Ante la sorpresa general, sólo habían robado una joya, y con una facilidad que dejaba al periodista perplejo e incitaba a hacerse preguntas sobre la confianza que se podía conceder a los medios de protección con que contaba el Tesoro británico. Es cierto que, dada la reciente publicidad de que había sido objeto la Rosa de York, los conservadores de la Torre habían considerado preferible instalarla en una vitrina separada y tal vez un poco peor protegida. Pero ¿quién podía imaginar que robarían ese viejo diamante, menos deslumbrante que sus compañeros, cuando los más grandes del mundo se encontraban tan cerca? La conclusión del redactor era que se trataba de una operación montada por uno de los numerosos coleccionistas decepcionados cuando el gobierno de Su Majestad había recuperado el diamante histórico. Naturalmente, el superintendente Warren se hallaba de nuevo al frente de un asunto que ya le había hecho pasar algunas noches en blanco.

Cuando acabó de leer, Morosini dedicó un amistoso pensamiento al pterodáctilo, que no necesitaba ese incremento de trabajo, y se puso a reflexionar. ¿Quién habría corrido semejantes riesgos para apropiarse de la maldita piedra, o más exactamente de su copia fiel? Lady Mary reposaba en la sepultura escocesa de los Killrenan y su esposo pasaba apaciblemente los días bajo estrecha vigilancia en una clínica psiquiátrica. Quedaba quizá Solmanski, padre de Anielka y enemigo jurado de Simon Aronov, dispuesto a todo para apoderarse del pectoral, del que creía tener el zafiro.[4]
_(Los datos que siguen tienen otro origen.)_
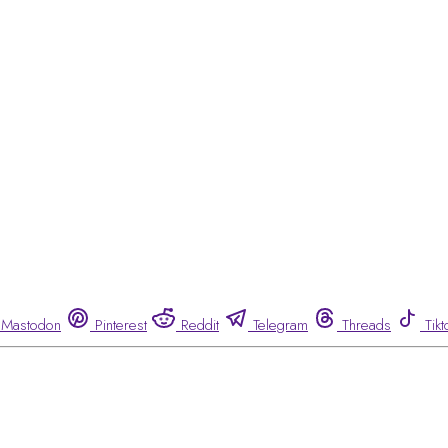
Mastodon
Pinterest
Reddit
Telegram
Threads
Tikt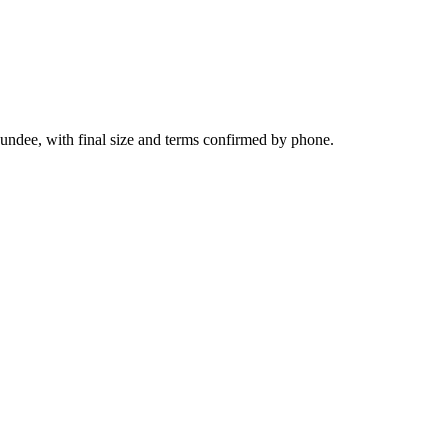
undee, with final size and terms confirmed by phone.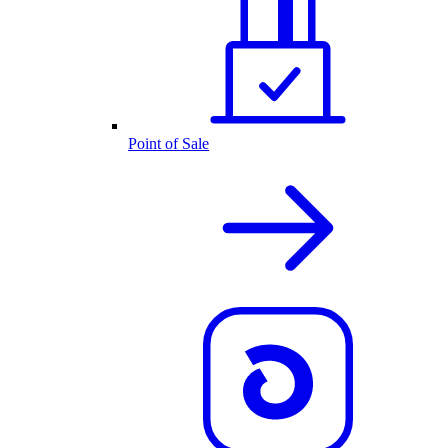
Point of Sale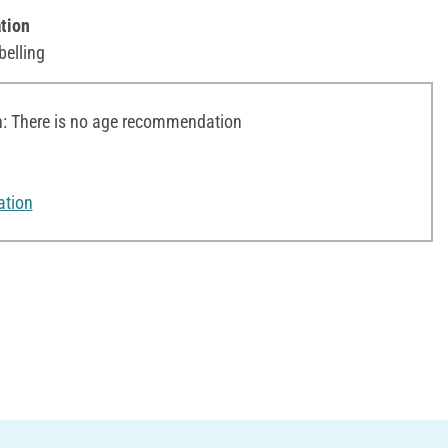
tion
belling
 There is no age recommendation
ation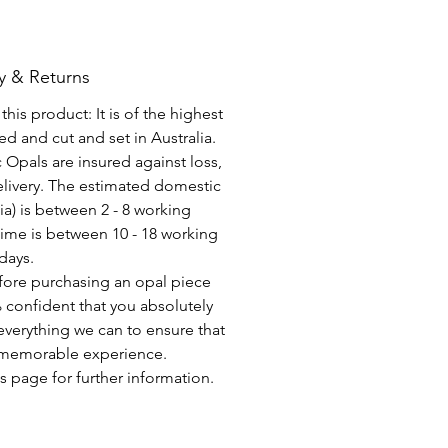
y & Returns
his product: It is of the highest
d and cut and set in Australia.
c Opals are insured against loss,
elivery. The estimated domestic
lia) is between 2 - 8 working
time is between 10 - 18 working
days.
fore purchasing an opal piece
 confident that you absolutely
everything we can to ensure that
a memorable experience.
s page for further information.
Sí, ese audaz robo podía ser obra suya. ¿No decía Anielka que se ausentaba a menudo «por negocios»? O si no, por supuesto, un coleccionista totalmente fuera del circuito y que contara con los medios necesarios para contratar a un ladrón hábil y comprar complicidades. En cualquier caso, puesto que el verdadero diamante había vuelto a su lugar de origen, lo que pasara con su réplica a Morosini ya no le interesaba. Y como el timbre del primer servicio estaba sonando en el pasillo, dobló el periódico, se lo puso bajo el brazo y se fue a cenar.





4 . En el que Morosini mete la pata



Cuando, tres días más tarde, Aldo bajó del tren en la estación de Salzburgo, no estaba de buen humor. No le gustaba perder el tiempo, y el rodeo que había dado por París tan sólo le había aportado largas horas de reflexiones solitarias. Seguía sin saber, efectivamente, qué había sido de Adalbert Vidal-Pellicorne.

En el piso de la calle Jouffroy custodiado por dioses egipcios, sólo había encontrado a Théobald, el fiel sirviente del arqueólogo, pero éste, instruido en la escuela de un maestro que casi siempre tenía algo que ocultar, se había mostrado más hermético que un sarcófago tebano. Pese a estar encantado de ver de nuevo al príncipe, Théobald se limitó a responder a sus preguntas con un sí o con un no, sin comprometerse más. Sí, el señor había vuelto de Egipto, donde su estancia se había prolongado más de lo previsto. No, no estaba en París, y sí, su servidor ignoraba dónde podía encontrarse en ese momento.